The planning committee should base its decision on how often to sample on data quality criteria, costs, and other practical considerations.

Many citizen monitoring programs have found it appropriate to sample algal conditions on a two-week or bi-monthly cycle. In most cases, this time period has proven adequate to monitor changes in the algal parameters.

However, if conditions are known to change at more frequent intervals (if lake water flushes quickly through an inlet and outlet), the committee may determine that weekly sampling is more appropriate.

More frequent sampling also improves the odds of measuring a short-term event such as an algal bloom or a sudden pulse of phospho rus input because of storm runoff or a sewage plant bypass. Expense becomes a key factor when determining sampling frequency because each sampling round will increase program costs.

Length of the Sampling Season

An ideal monitoring program runs year-round to collect the full amount of seasonal data on the lake. A more practical sampling period for citizen monitoring is from spring overturn to the end of the summer growing season.

Spring overturn is important because it is when wind action circulates the entire volume of water. Importantly, citizens can sample the spring algal blooms that are sometimes observed as a result of increased nutrient availability and warming water temperatures.

The summer growing season corresponds with the main recreational season. It is during this time that increased algal growth is most objectionable because it can interfere with swimming, water-skiing, fishing, and other activities.

Fall overturn is another time when the water circulates and algal blooms typically occur. This season is not as important to the general public, however, because it comes at the end of the recreational season. Thus, fall algal blooms are not usually perceived as a problem. Personnel interest also wanes as the weather turns cooler and more unpredictable. For these rea sons, it is often prudent to stop monitoring at the end of summer.

How to Sample

Presented in this section are suggested procedures for sampling Secchi disk depth, chlorophyll a, and total phosphorus concentration for a citizen monitoring program. Basically, these sampling activities are divided into four main segments.

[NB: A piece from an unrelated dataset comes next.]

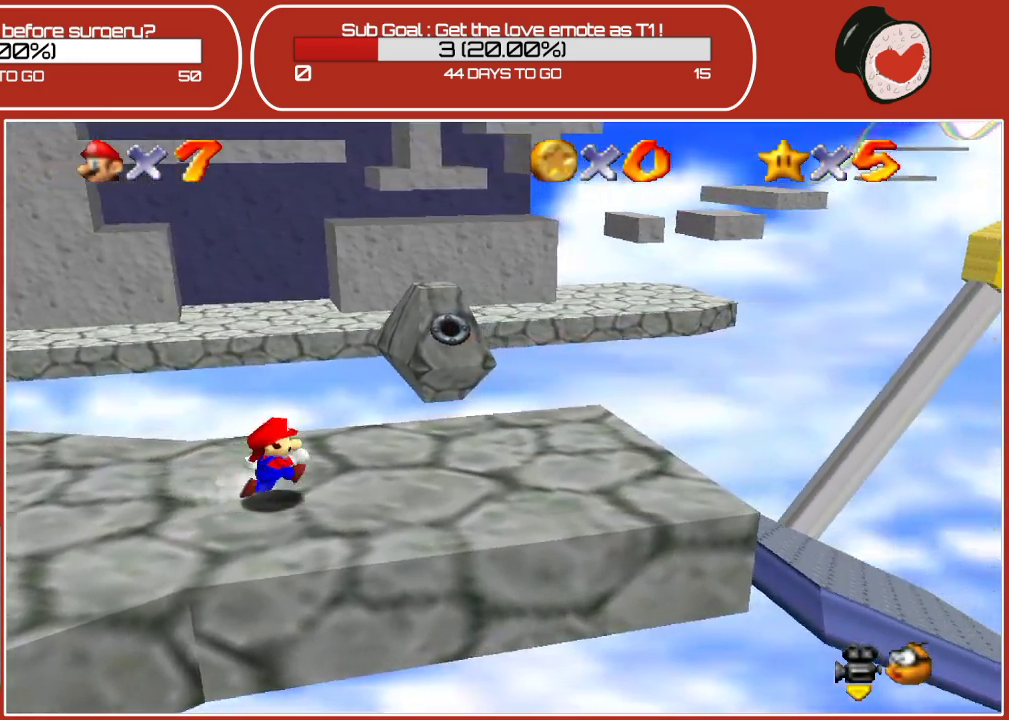
{"buttons": [], "left_stick": "right", "events": []}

• Confirming the sampling date and weather conditions and going through boating safety and sampling equipment checklists prior to launching the sampling boat (Tasks 1 through 3).
• Finding the sampling site and documenting observations about the water and weather conditions (Tasks 4 and 5).
• Taking a Secchi disk measurement and collecting water samples for chlorophyll a and total phosphorus analysis (Tasks 6 and 7).
• Returning to shore and preparing the chlorophyll a and total phosphorus samples for shipment to a laboratory (Tasks 8 and 9).

Under no circumstances should personnal be on the water during rain or electrical storms, high winds (white caps), or other unsafe conditions.